Bagaimana masa depan rakyat Libia pasca ditinggal diktator yang memelintir?
Patung perunggu musuh Muammar Qaddafi tergeletak telentang di dalam peti kayu, diselimuti kegelapan gudang museum. Namanya Septimius Severus. Seperti Qaddafi, dia berasal dari negara yang sekarang disebut sebagai Libia.
Selama 18 tahun pada penghujung abad kedua dan awal abad ketiga Masehi, dia memerintah Kekaisaran Romawi. Tempat kelahirannya, Leptis Magna, adalah kota perdagangan 130 kilometer sebelah timur dari daerah yang pernah disebut bangsa Fenisia sebagai Oea, atau yang sekarang disebut Tripoli.
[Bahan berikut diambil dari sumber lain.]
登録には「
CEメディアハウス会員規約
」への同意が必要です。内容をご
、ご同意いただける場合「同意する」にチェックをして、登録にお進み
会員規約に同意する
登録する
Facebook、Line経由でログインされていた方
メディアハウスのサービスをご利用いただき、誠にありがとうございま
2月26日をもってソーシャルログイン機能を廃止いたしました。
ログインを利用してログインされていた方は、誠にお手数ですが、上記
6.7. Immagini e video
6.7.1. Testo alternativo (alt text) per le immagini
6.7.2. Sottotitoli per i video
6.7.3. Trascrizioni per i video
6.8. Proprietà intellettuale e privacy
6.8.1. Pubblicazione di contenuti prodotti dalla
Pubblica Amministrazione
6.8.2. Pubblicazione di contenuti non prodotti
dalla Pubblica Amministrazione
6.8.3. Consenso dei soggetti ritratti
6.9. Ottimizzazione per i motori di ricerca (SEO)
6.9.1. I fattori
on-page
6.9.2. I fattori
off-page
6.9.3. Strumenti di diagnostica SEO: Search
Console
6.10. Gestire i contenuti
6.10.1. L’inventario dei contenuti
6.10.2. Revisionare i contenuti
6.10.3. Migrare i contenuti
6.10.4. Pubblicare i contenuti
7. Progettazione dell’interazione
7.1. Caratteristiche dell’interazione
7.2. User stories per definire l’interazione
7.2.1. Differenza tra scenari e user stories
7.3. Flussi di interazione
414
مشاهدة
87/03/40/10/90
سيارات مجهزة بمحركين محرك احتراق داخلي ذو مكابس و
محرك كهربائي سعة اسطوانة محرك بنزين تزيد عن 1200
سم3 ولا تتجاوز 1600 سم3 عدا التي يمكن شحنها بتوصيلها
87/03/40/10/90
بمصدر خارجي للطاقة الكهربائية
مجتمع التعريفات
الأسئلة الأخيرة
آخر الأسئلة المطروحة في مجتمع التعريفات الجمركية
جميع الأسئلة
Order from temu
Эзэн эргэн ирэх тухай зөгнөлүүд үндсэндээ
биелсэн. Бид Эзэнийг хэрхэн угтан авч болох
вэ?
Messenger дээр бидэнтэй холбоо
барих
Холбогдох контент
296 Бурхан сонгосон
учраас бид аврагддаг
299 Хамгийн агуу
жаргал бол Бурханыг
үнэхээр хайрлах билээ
Kota itu menjadi kawasan yang sangat cocok untuk disebut sebagai Roma kedua. Lebih dari 1.700 tahun setelah kaisar tersebut mangkat, penjajah Italia di Libia menghormatinya dengan mendirikan patung berjenggot yang memukau. Patung itu memegang obor yang diacungkan tinggi-tinggi dengan tangan kanannya.
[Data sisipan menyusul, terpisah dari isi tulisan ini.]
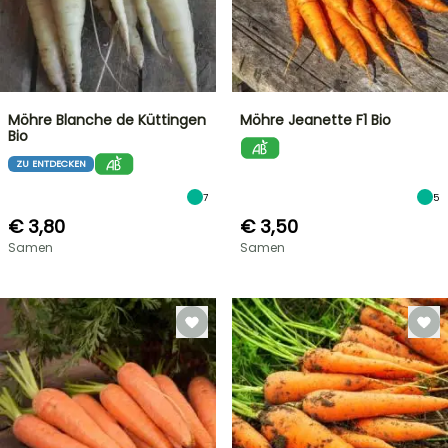
Möhre Blanche de Küttingen
Möhre Jeanette F1 Bio
Bio
ZU ENTDECKEN
7
5
€ 3,80
€ 3,50
Samen
Samen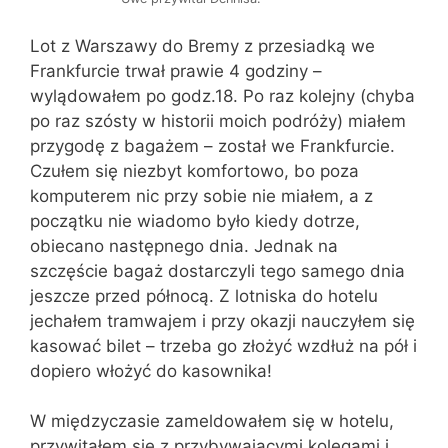
Lot z Warszawy do Bremy z przesiadką we
Frankfurcie trwał prawie 4 godziny –
wylądowałem po godz.18. Po raz kolejny (chyba
po raz szósty w historii moich podróży) miałem
przygodę z bagażem – został we Frankfurcie.
Czułem się niezbyt komfortowo, bo poza
komputerem nic przy sobie nie miałem, a z
początku nie wiadomo było kiedy dotrze,
obiecano następnego dnia. Jednak na
szczęście bagaż dostarczyli tego samego dnia
jeszcze przed północą. Z lotniska do hotelu
jechałem tramwajem i przy okazji nauczyłem się
kasować bilet – trzeba go złożyć wzdłuż na pół i
dopiero włożyć do kasownika!
W międzyczasie zameldowałem się w hotelu,
przywitałem się z przybywającymi kolegami i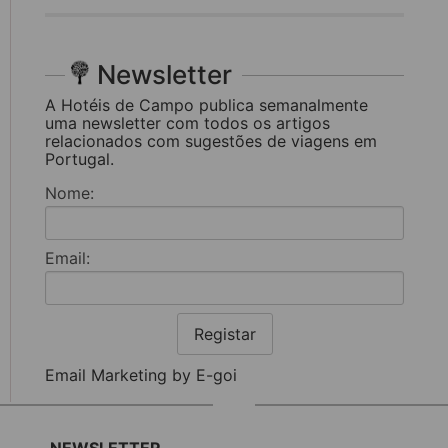
Newsletter
A Hotéis de Campo publica semanalmente
uma newsletter com todos os artigos
relacionados com sugestões de viagens em
Portugal.
Nome:
Email:
Registar
Email Marketing by E-goi
NEWSLETTER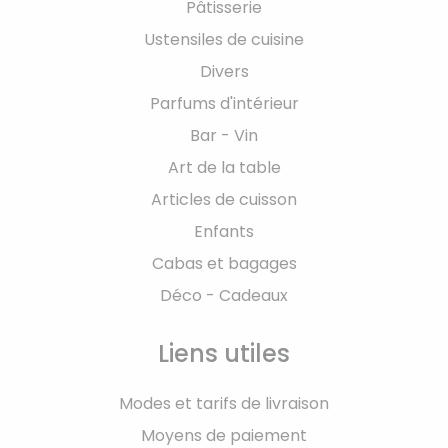
Pâtisserie
Ustensiles de cuisine
Divers
Parfums d'intérieur
Bar - Vin
Art de la table
Articles de cuisson
Enfants
Cabas et bagages
Déco - Cadeaux
Liens utiles
Modes et tarifs de livraison
Moyens de paiement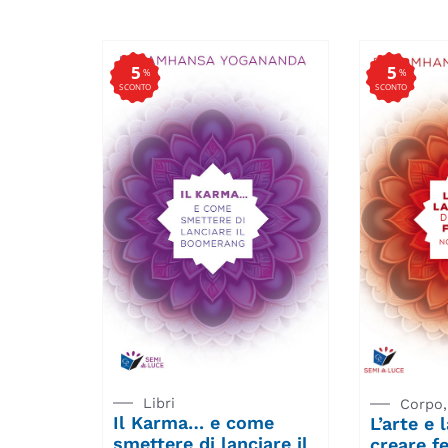
5
5
%
%
SCONTO
SCONTO
Libri
Corpo,
Il Karma… e come
L’arte e 
smettere di lanciare il
creare fe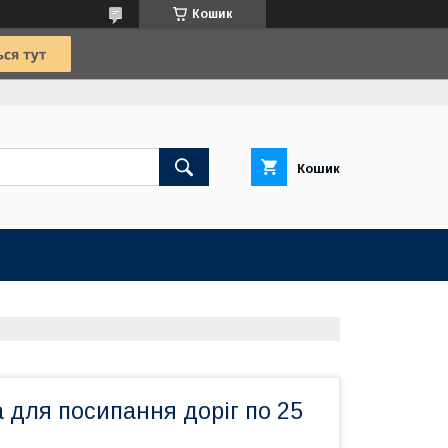
Кошик
Кошик
а для посипання доріг по 25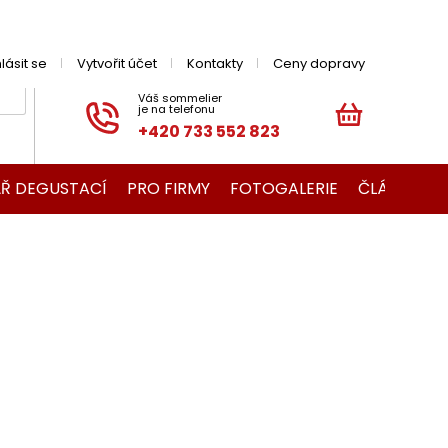
hlásit se
Vytvořit účet
Kontakty
Ceny dopravy
+420 733 552 823
NÁKUPNÍ
KOŠÍK
Ř DEGUSTACÍ
PRO FIRMY
FOTOGALERIE
ČLÁNKY O V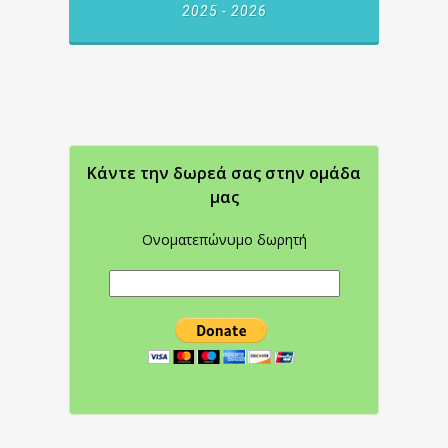
2025 - 2026
Κάντε την δωρεά σας στην oμάδα
μας
Ονοματεπώνυμο δωρητή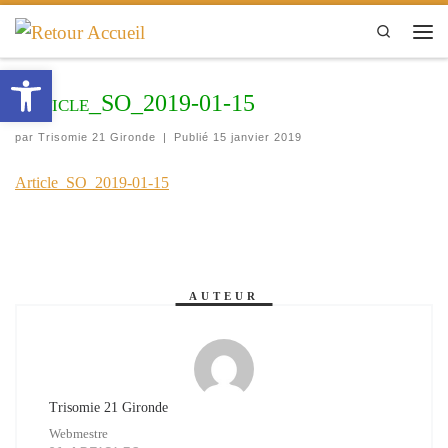
Passer au contenu
Search
Men
Ouvrir la barre d’outils
Article_SO_2019-01-15
par
Trisomie 21 Gironde
|
Publié
15 janvier 2019
Article_SO_2019-01-15
AUTEUR
Trisomie 21 Gironde
Webmestre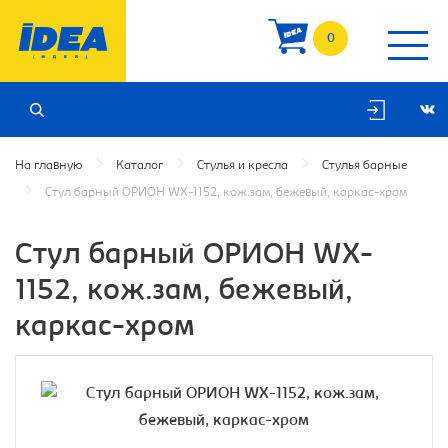
0
На главную
Каталог
Стулья и кресла
Стулья барные
Стул барный ОРИОН WX-1152, кож.зам, бежевый, каркас-хром
Стул барный ОРИОН WX-
1152, кож.зам, бежевый,
каркас-хром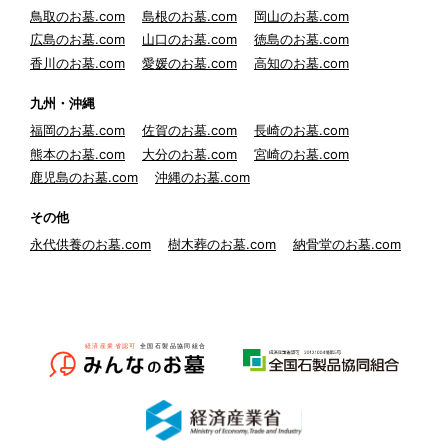
鳥取のお墓.com
島根のお墓.com
岡山のお墓.com
広島のお墓.com
山口のお墓.com
徳島のお墓.com
香川のお墓.com
愛媛のお墓.com
高知のお墓.com
九州・沖縄
福岡のお墓.com
佐賀のお墓.com
長崎のお墓.com
熊本のお墓.com
大分のお墓.com
宮崎のお墓.com
鹿児島のお墓.com
沖縄のお墓.com
その他
永代供養のお墓.com
樹木葬のお墓.com
納骨堂のお墓.com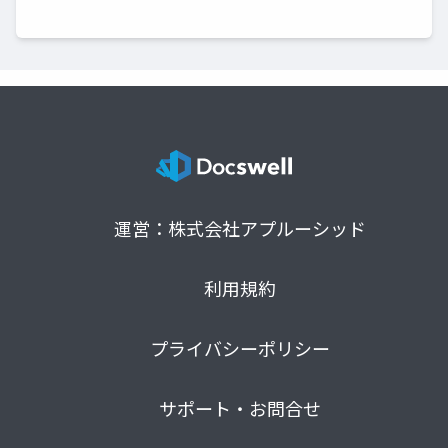
運営：株式会社アプルーシッド
利用規約
プライバシーポリシー
サポート・お問合せ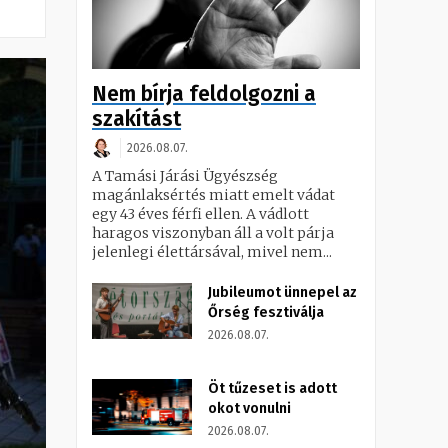
Nem bírja feldolgozni a
szakítást
2026.08.07.
A Tamási Járási Ügyészség
magánlaksértés miatt emelt vádat
egy 43 éves férfi ellen. A vádlott
haragos viszonyban áll a volt párja
jelenlegi élettársával, mivel nem...
Jubileumot ünnepel az
Őrség fesztiválja
2026.08.07.
Öt tűzeset is adott
okot vonulni
2026.08.07.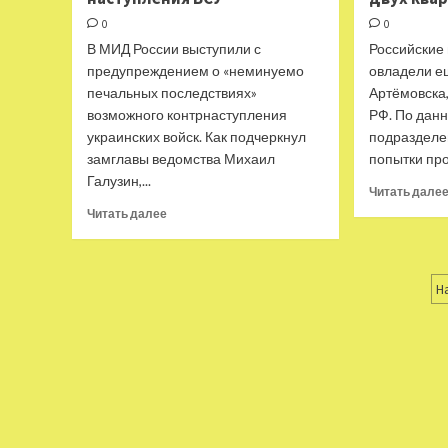
0
0
В МИД России выступили с
Российские
предупреждением о «неминуемо
овладели е
печальных последствиях»
Артёмовска
возможного контрнаступления
РФ. По дан
украинских войск. Как подчеркнул
подразделе
замглавы ведомства Михаил
попытки про
Галузин,...
Читать дале
Прочитать
Читать далее
больше
о
«Никаких
П
дивидендов
Н
ни
з
Киев,
ни
Запад
не
получат»:
в
МИД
Mereka meletakkannya di alun-alun Tripoli (sekarang Martyrs’ Square) pada 1933—yang bertahan selama setengah abad sampai penguasa Libia berikutnya merasa terganggu oleh kehadirannya.
“Patung itu menjadi corong oposisi karena dialah satu-satunya sosok yang tidak dapat dihukum Qaddafi,” kata Hafed Walda, warga asli Libia dan dosen arkeologi di King’s College, London. “Setiap hari orang bertanya, ‘Apa yang mungkin dikatakan Septimius Severus sekarang?’ Jadi, Qaddafi membuangnya ke tumpukan sampah. Warga Leptis Magna menyelamatkannya dan membawanya pulang. “Dan di sanalah saya menemukannya, beristirahat dalam kotak kayu, menunggu nasib yang akan diberikan Libia baru kepadanya.
Qaddafi tidak salah ketika menganggap patung itu sebagai ancaman. Ini lantaran Septimius Severus melambangkan kenangan pilu akan Libia masa lalu. Kenangan itu berupa wilayah Laut Tengah dengan kekayaan budaya dan ekonomi yang sangat melimpah, sekaligus memiliki hubungan erat dengan dunia lain di balik lautan.
Garis pantainya membentang lebih dari 1.800 kilometer, dibentengi dataran tinggi yang memudar menjadi sejumlah wadi semi kering dan akhirnya menjadi gurun kecokelatan. Libia sudah lama menjadi jalur perdagangan dan seni serta aspirasi sosial yang tak terpadamkan. Wilayah tiga-kota Tripolitania—Leptis Magna, Sabratah, dan Oea—pernah menghasilkan gandum dan zaitun bagi warga Roma.
Namun, Qaddafi menyia-nyiakan kelebihan negaranya: lokasi yang tepat berada di selatan Italia dan Yunani, menjadikannya salah satu pintu gerbang Afrika ke Eropa. Kelebihan lainnya, populasi yang dikelola dengan baik (kurang dari tujuh juta orang menghuni daratan seluas enam kali Italia) dan cadangan minyak yang besar.
Dia membungkam inovasi dan kebebasan berekspresi. Murid-murid sekolah menghafalkan falsafah kusut Qaddafi sebagaimana tertulis dalam Kitab Hijau-nya. Mereka menemukan bahwa kisah negara mereka hanya terdiri atas dua bab: hari-hari gelap di bawah penjajahan imperialis Barat dan kejayaan Pemimpin Persaudaraan.